ASSIGNMENT:
Exact reproduction of every record is required, and pictures are to be excluded.

[Opening DATA SHOWN section]

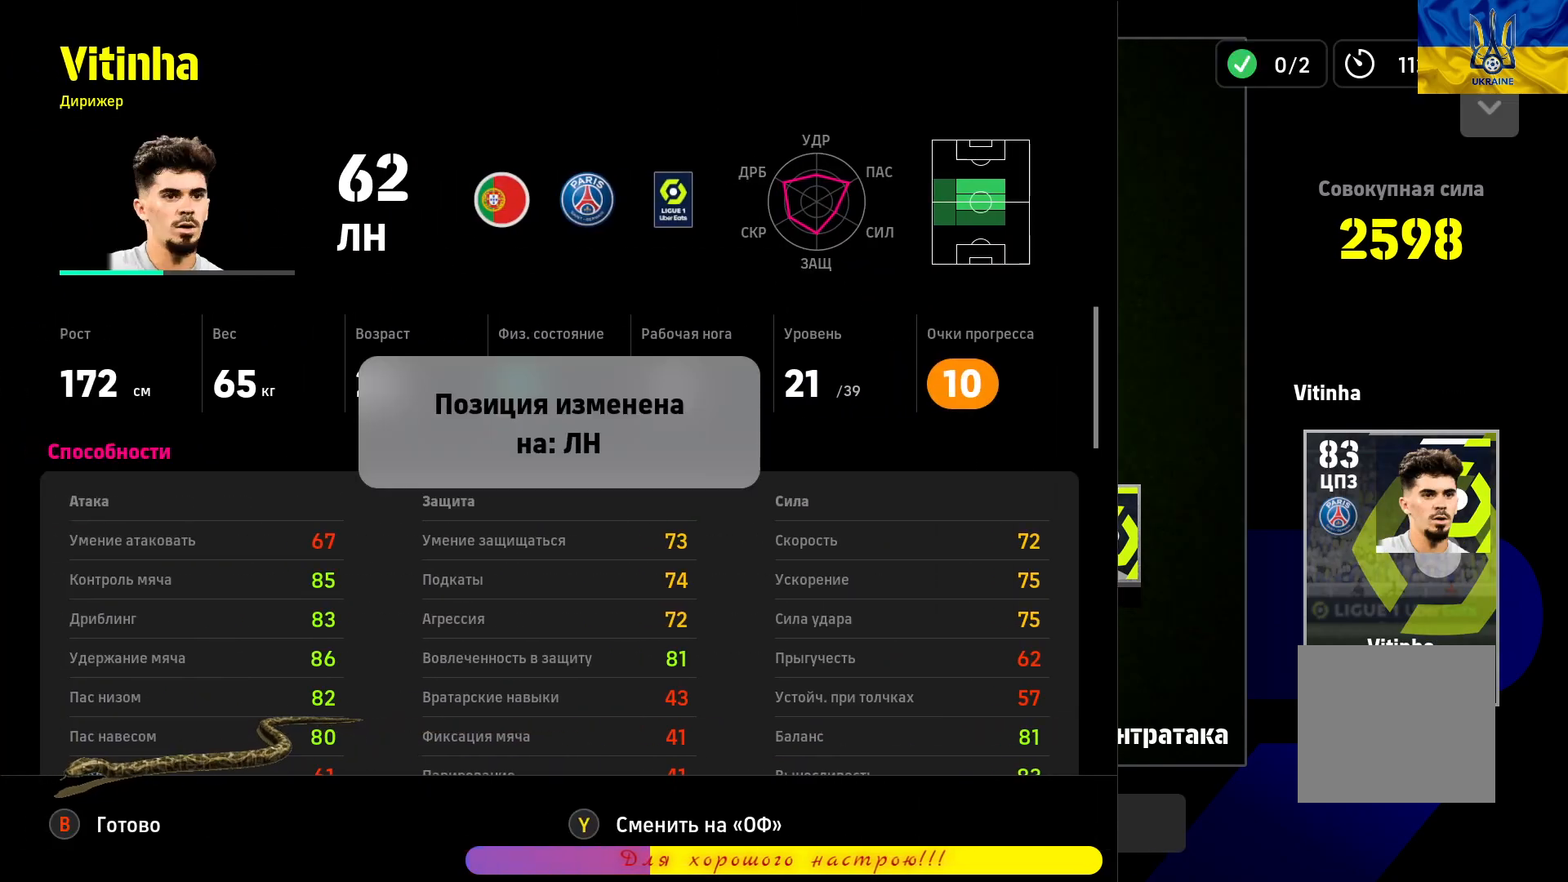
{"buttons": ["CIRCLE"], "left_stick": "center", "right_stick": "center", "events": [[83, "CIRCLE", "up"], [133, "CIRCLE", "down"], [233, "CIRCLE", "up"], [300, "CIRCLE", "down"], [400, "CIRCLE", "up"], [467, "CIRCLE", "down"]]}
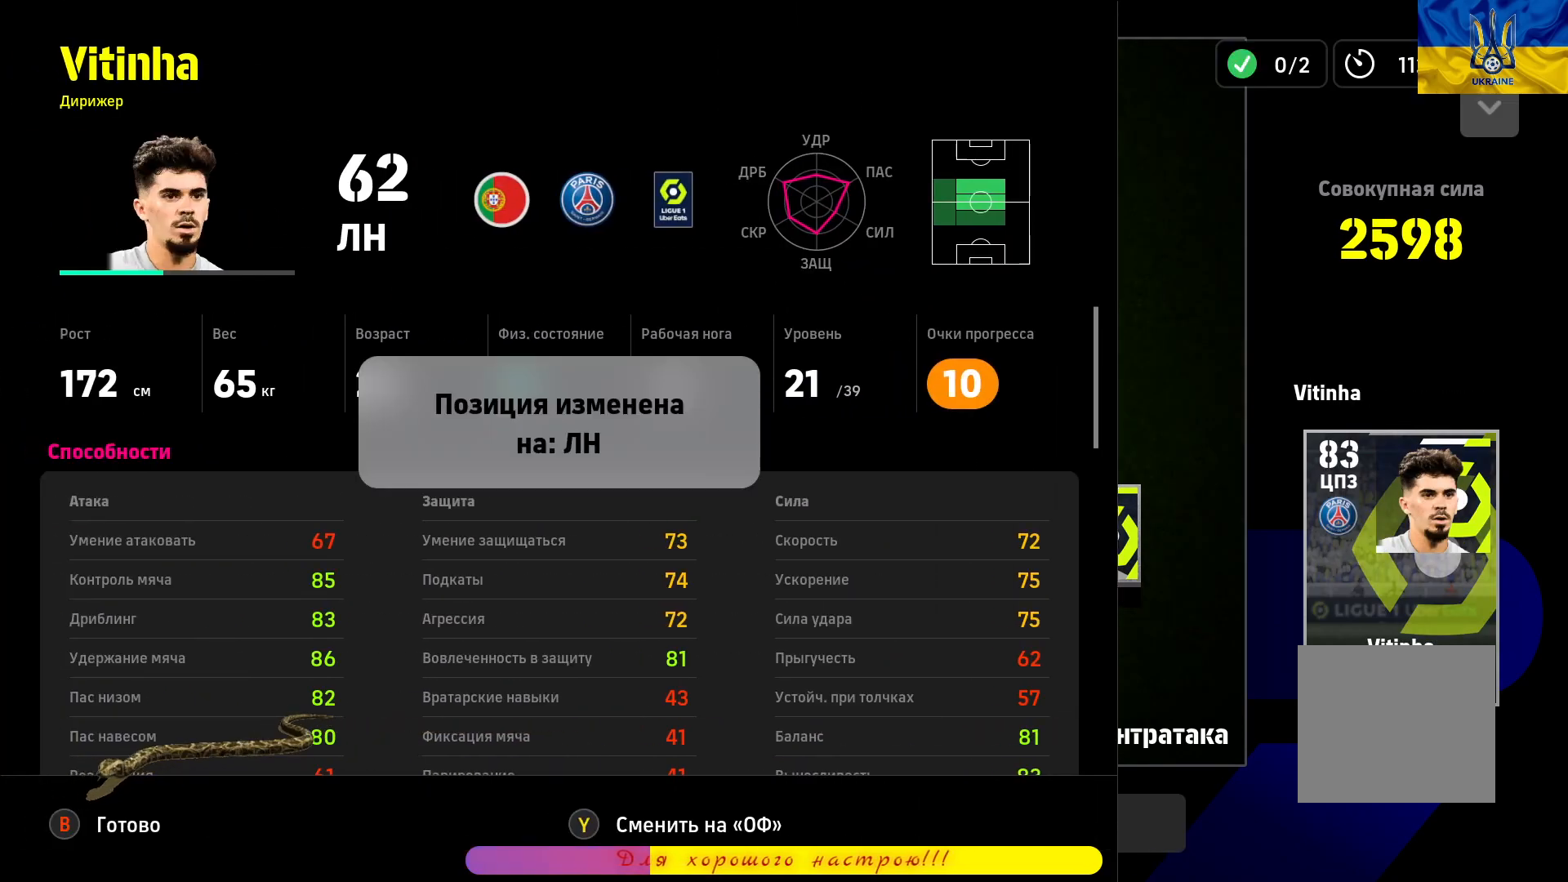
{"buttons": ["CIRCLE"], "left_stick": "center", "right_stick": "center", "events": [[83, "CIRCLE", "up"], [333, "CIRCLE", "down"]]}
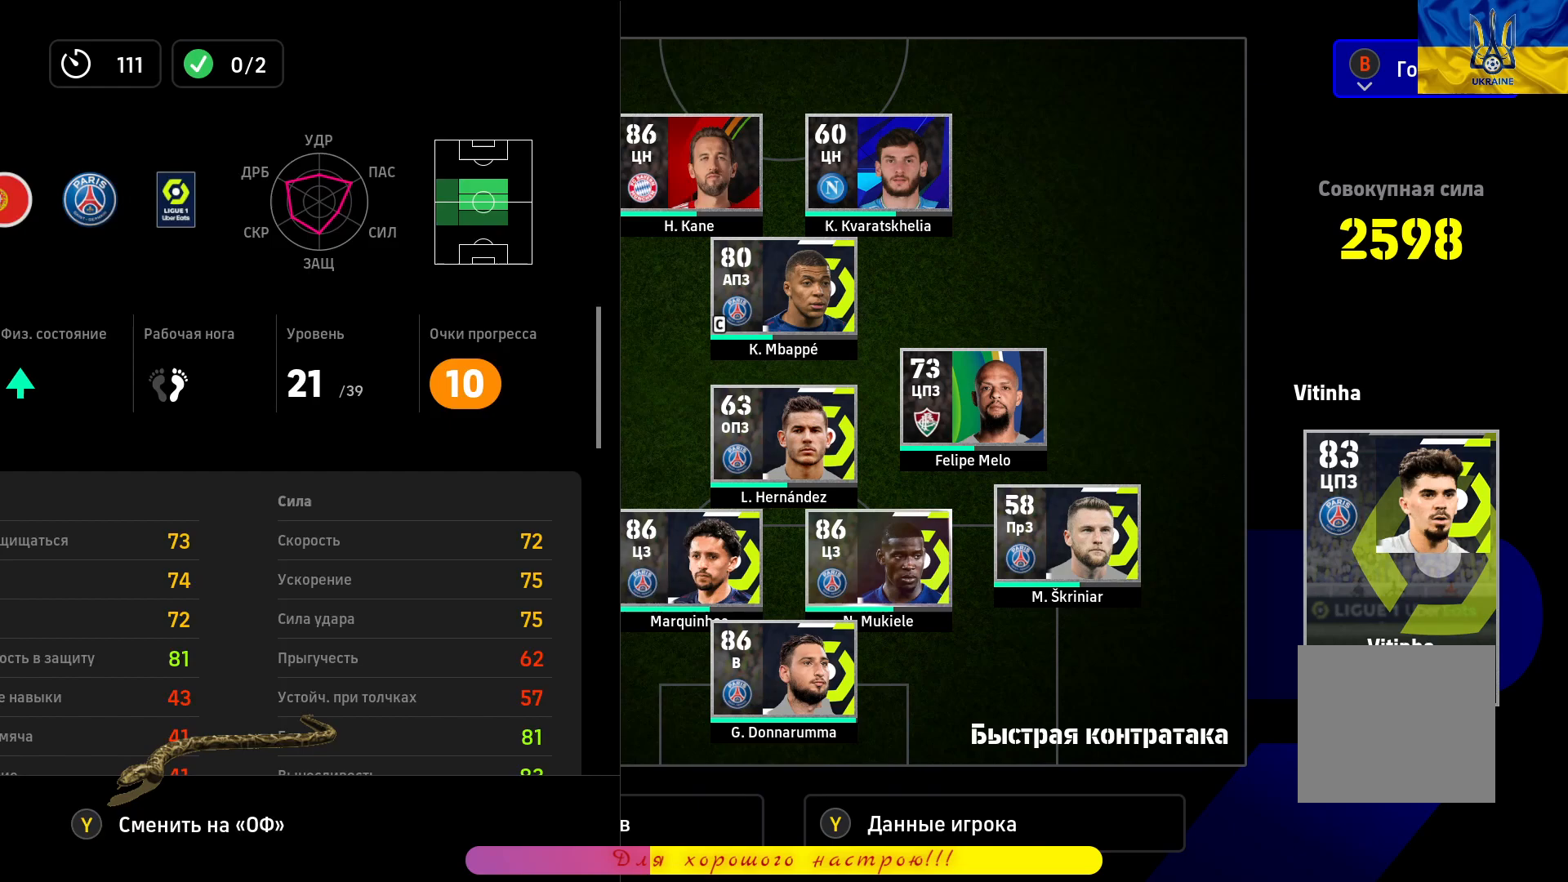
{"buttons": [], "left_stick": "down-right", "right_stick": "center", "events": [[17, "CIRCLE", "up"], [33, "left_stick", "right"], [267, "left_stick", "down-right"], [417, "left_stick", "center"], [500, "left_stick", "down-right"]]}
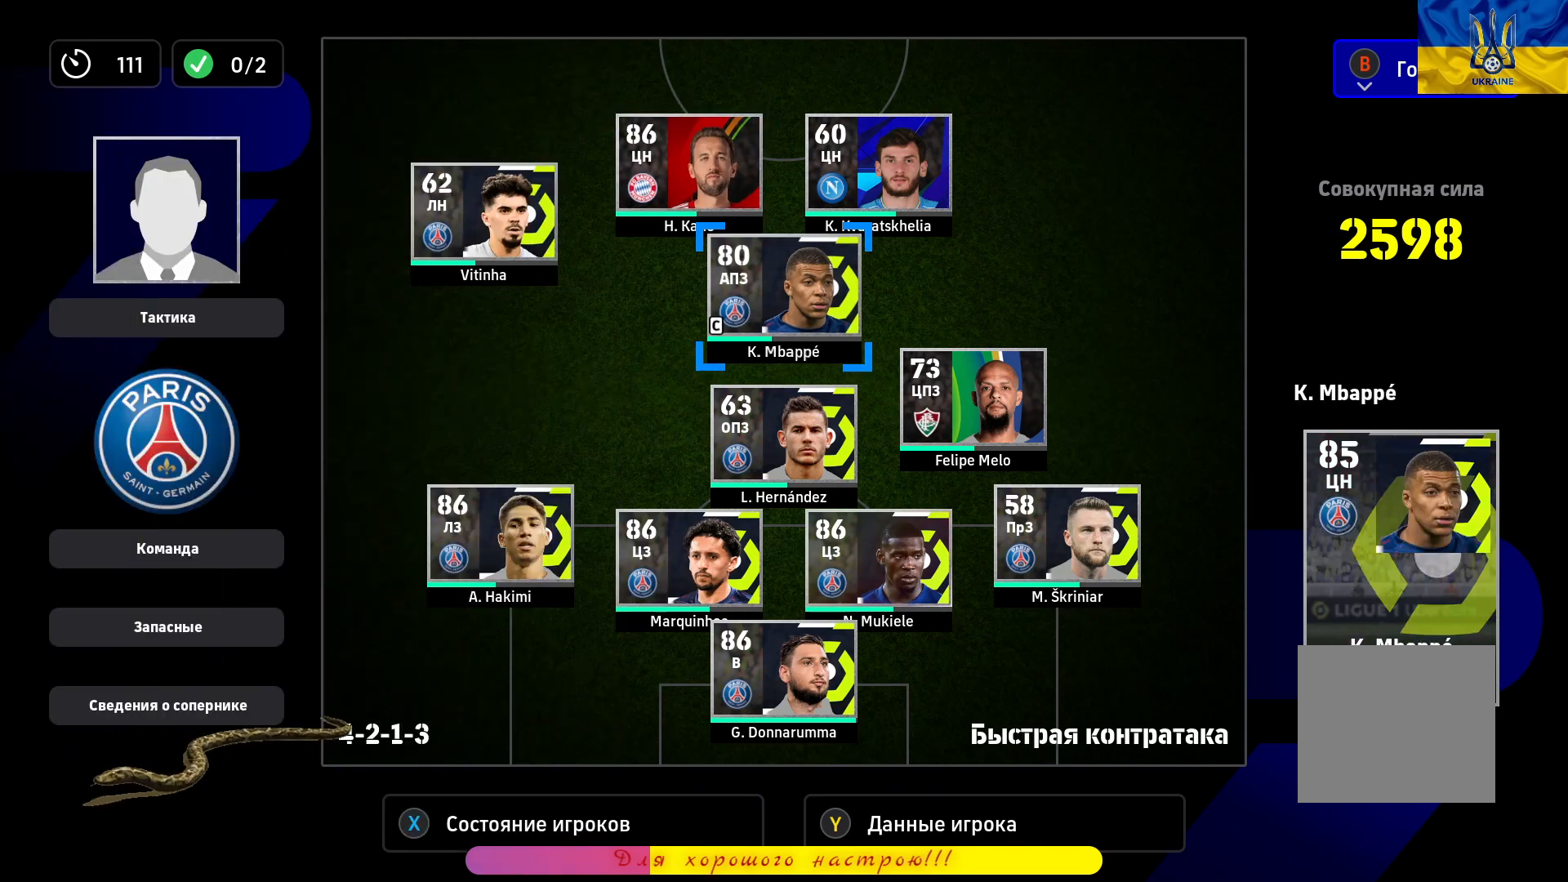
{"buttons": ["CROSS"], "left_stick": "up-right", "right_stick": "center", "events": [[117, "left_stick", "center"], [217, "CROSS", "down"], [350, "left_stick", "up-right"]]}
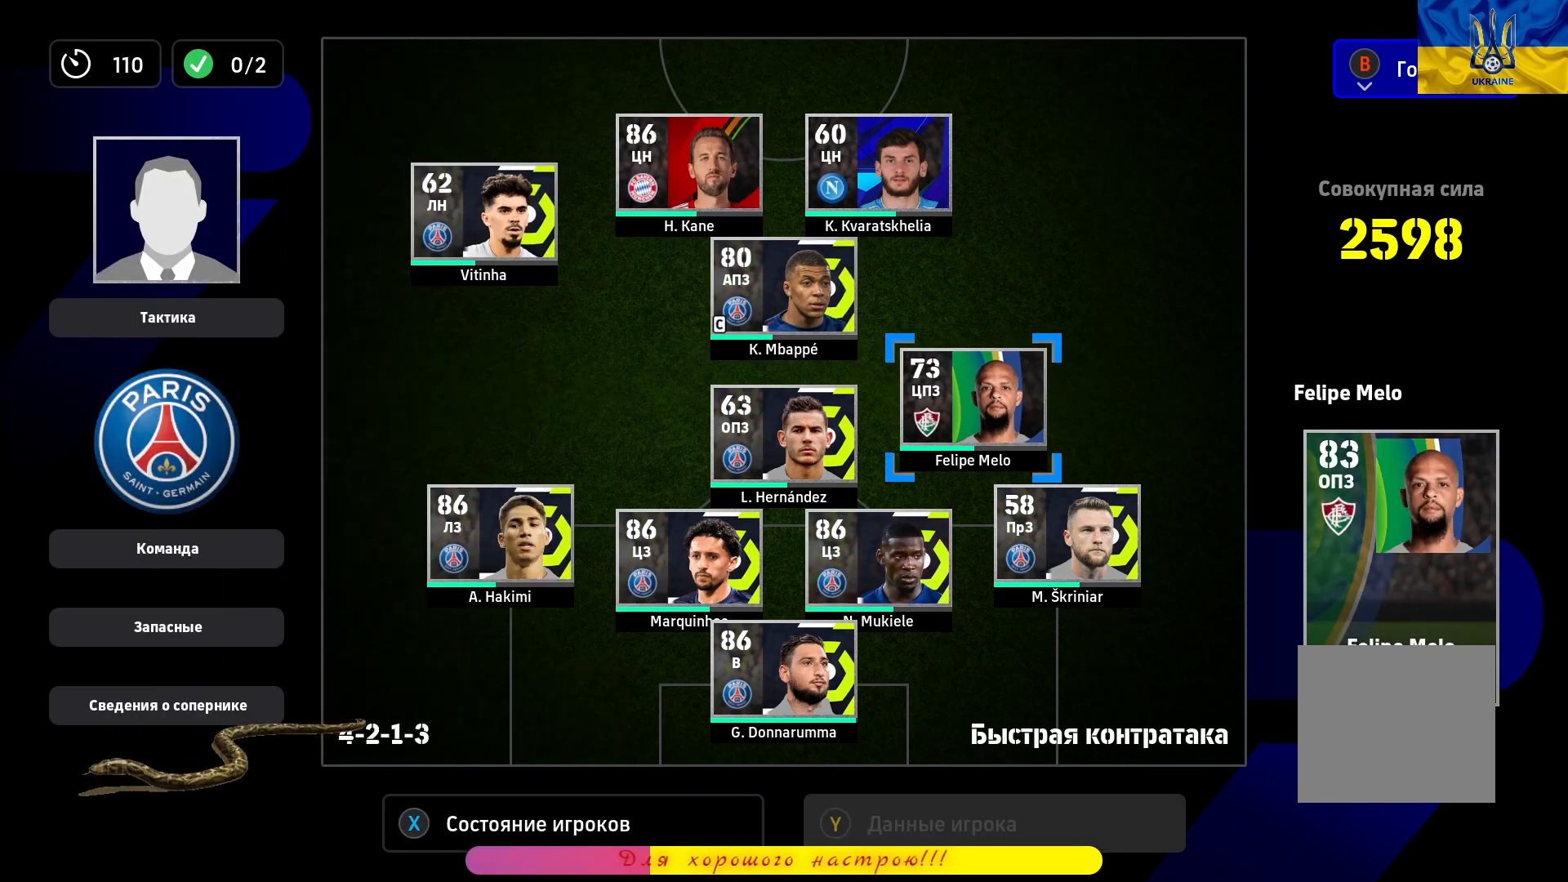
{"buttons": ["CROSS"], "left_stick": "center", "right_stick": "center", "events": [[300, "left_stick", "center"]]}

[Closing DATA SHOWN section]

SOLUTION TO THIS TASK:
{"buttons": ["CIRCLE"], "left_stick": "center", "right_stick": "center", "events": [[83, "CIRCLE", "up"], [133, "CIRCLE", "down"], [233, "CIRCLE", "up"], [300, "CIRCLE", "down"], [400, "CIRCLE", "up"], [467, "CIRCLE", "down"]]}
{"buttons": ["CIRCLE"], "left_stick": "center", "right_stick": "center", "events": [[83, "CIRCLE", "up"], [333, "CIRCLE", "down"]]}
{"buttons": [], "left_stick": "down-right", "right_stick": "center", "events": [[17, "CIRCLE", "up"], [33, "left_stick", "right"], [267, "left_stick", "down-right"], [417, "left_stick", "center"], [500, "left_stick", "down-right"]]}
{"buttons": ["CROSS"], "left_stick": "up-right", "right_stick": "center", "events": [[117, "left_stick", "center"], [217, "CROSS", "down"], [350, "left_stick", "up-right"]]}
{"buttons": ["CROSS"], "left_stick": "center", "right_stick": "center", "events": [[300, "left_stick", "center"]]}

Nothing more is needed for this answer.